2023-07-21 18:09:51 ET
Summary
- Despite ongoing strikes causing limited disruption, easyJet reported a record pre-tax profit of £203 million for Q3.
- Company CAPEX plans are set for 163 new aircraft, which will consume less fuel and have an additional passenger capacity.
- Q3 performances were solid, with a reassuring outlook for winter. Our buy rating is then confirmed.
Today, easyJet ( EJTTF , ESYJY ) just released its trading update for the quarter ended in June. Here at the Lab, we have long waited for " a Summer Season Rebound, " and easyJet is finally delivering. Before going into the details, we see support from the company's load factor evolution and the CEO's latest words. Our buy rating is supported by 1) consumers' willingness to spend more on travel & entertainment despite inflation , 2) a zero debt balance sheet target, and 3) new aircraft to expand the company's profitability. In addition, with the latest update, easyJet also confirmed a 163 new aircraft order with delivery estimated in 2028. Here at the Lab, we are forecasting a CAPEX plan of €16 billion over the period. The new aircraft will consume 20% less fuel and have a 4% additional passenger capacity.
Q3 results
Despite the good news with a plan to hit new profit records for the summer thanks to higher ticket prices and record booking, the company warned about ' unprecedented' air traffic control disruption. This is why the company's stock price is down by 2% at the time of writing.
In detail, the company delivered a record £203 million pre-tax profit in Q3, beating analyst forecasts, as travel demand continued to recover despite ongoing strikes that have caused only limited disruption. Here at the Lab, we are confident that European airlines will deliver substantial gains, as bookings levels are now similar to 2019.
The company improved profit by £317 million, given that easyJet reported a negative performance of £114 million last year. Q3 turnover reached £2.36 billion, slightly beating consensus expectations of £2.3 billion. This was supported by higher revenue per passenger per seat (up by 24%) and solid performance per ancillary passenger (up by 22%). There was a positive one of currency development for £2 million and a better non-cash financing cost given a weaker USD for approximately £10 million.
What is critical to report is that ex-fuel, 2H 2023 guidance is better than expected, with the company's forecast at +10% on revenue per passenger. These are the CEO's words : " We continue to see good momentum as we move into Q4, where we will be operating over 160,000 flights and expect to deliver another record PBT performance. This winter, we are adding more than 15% capacity and seeing bookings ahead of last year ." As already mentioned, we report positively on easyJet's load factor evolution. The company is increasing performance on a monthly sequential basis.
load factor evolution
Source: easyJet trading update
The Q4 outcome expectations are over £100 million, with bookings for winter already over 100%. The company's 77% fuel costs are hedged in H2 2023, with 58% and 29% in H1 and H2 2024, respectively. Oil prices are also stabilizing, so this might be a positive surprise for easyJet's cost per seat. As reported by the CEO, this winter, the company is adding more than 15% of capacity.

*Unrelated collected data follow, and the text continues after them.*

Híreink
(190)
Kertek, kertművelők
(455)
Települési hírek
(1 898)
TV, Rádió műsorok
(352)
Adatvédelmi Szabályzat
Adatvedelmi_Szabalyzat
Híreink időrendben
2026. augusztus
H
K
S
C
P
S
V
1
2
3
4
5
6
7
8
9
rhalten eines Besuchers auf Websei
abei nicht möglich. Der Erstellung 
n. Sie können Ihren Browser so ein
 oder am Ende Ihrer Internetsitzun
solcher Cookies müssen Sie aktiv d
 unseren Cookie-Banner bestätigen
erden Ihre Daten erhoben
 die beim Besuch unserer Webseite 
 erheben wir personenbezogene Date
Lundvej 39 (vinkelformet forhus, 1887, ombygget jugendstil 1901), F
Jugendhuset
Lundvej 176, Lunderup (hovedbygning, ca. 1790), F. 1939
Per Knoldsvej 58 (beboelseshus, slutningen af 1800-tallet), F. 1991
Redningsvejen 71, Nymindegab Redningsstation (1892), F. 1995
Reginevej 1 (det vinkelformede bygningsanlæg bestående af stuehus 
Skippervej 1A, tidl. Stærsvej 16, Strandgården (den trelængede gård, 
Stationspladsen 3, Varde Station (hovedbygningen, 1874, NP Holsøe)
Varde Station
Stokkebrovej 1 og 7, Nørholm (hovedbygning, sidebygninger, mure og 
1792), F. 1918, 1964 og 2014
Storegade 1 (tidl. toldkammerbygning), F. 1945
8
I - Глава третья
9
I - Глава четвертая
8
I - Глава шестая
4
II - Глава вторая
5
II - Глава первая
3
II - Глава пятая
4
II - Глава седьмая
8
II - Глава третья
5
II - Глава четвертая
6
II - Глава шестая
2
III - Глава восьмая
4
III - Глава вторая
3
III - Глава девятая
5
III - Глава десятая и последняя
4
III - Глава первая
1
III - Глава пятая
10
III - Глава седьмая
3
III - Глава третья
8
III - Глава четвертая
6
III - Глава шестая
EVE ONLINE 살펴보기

easyJet Q3 Financials in a Snap
Conclusion and Valuation
In line with our buy rating, the company repaid $950 million of debt in Q3, leading to a minus £1.2bn debt reduction over the financial year. Winter is coming, and it seems that easyJet is seeing good booking momentum. We confirm our estimates of easyJet's medium-term goals to grow capacity to 105 million passengers annually. Our FY 2024 estimate led easyJet turnover at £8.2 billion with an EBIT profit margin of 8% (unchanged). Following the latest trading update, we feel we were right to be ahead of Wall Street, which gave us more confidence in easyJet's future. Therefore, we decided to leave unchanged our target price set a target price of 560p per share. Aside from the usual risk already emphasized in our initiation of coverage, we should report that the Italian Antitrust Authority launched an investigation against Ryanair, ITA, Wizz Air, and easyJet to establish whether they have distorted competition by increasing air ticket prices during the 2022 Christmas holidays. Litigation risk is an additional downside for easyJet.